*TASK PROMPT*
From the entries below, select every line containing the word "cette" and copy each of those lines in full.

*** Opening INFORMATION SUPPLIED ***

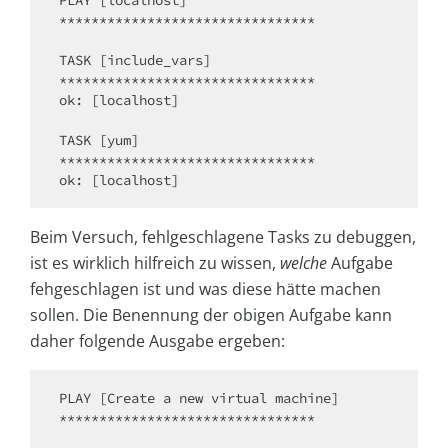
PLAY [localhost] 

********************************

TASK [include_vars] 

********************************

ok: [localhost]

TASK [yum] 

********************************

Beim Versuch, fehlgeschlagene Tasks zu debuggen,
ist es wirklich hilfreich zu wissen,
welche
Aufgabe
fehgeschlagen ist und was diese hätte machen
sollen. Die Benennung der obigen Aufgabe kann
daher folgende Ausgabe ergeben:
PLAY [Create a new virtual machine] 

********************************
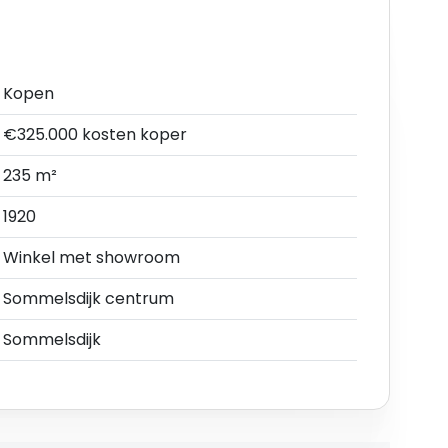
Kopen
€325.000 kosten koper
235 m²
1920
 in de directe omgeving.
Winkel met showroom
Sommelsdijk centrum
bieden’ aangewezen gronden zijn bestemd voor
Sommelsdijk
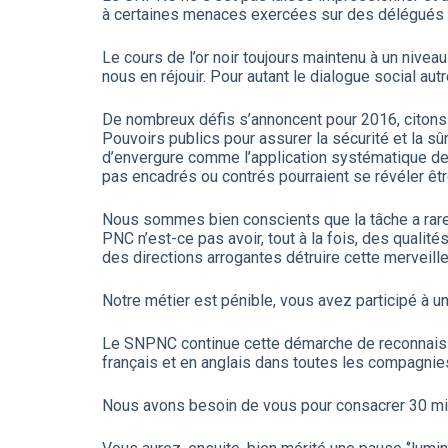
à certaines menaces exercées sur des délégués a
Le cours de l’or noir toujours maintenu à un niv
nous en réjouir. Pour autant le dialogue social a
De nombreux défis s’annoncent pour 2016, citons l
Pouvoirs publics pour assurer la sécurité et la s
d’envergure comme l’application systématique des 
pas encadrés ou contrés pourraient se révéler êtr
Nous sommes bien conscients que la tâche a rarem
PNC n’est-ce pas avoir, tout à la fois, des qualité
des directions arrogantes détruire cette merveill
Notre métier est pénible, vous avez participé à 
Le SNPNC continue cette démarche de reconnaissa
français et en anglais dans toutes les compagni
Nous avons besoin de vous pour consacrer 30 minu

*** Closing INFORMATION SUPPLIED ***

*RESPONSE TO THIS EXERCISE*
des directions arrogantes détruire cette merveill
Le SNPNC continue cette démarche de reconnaissa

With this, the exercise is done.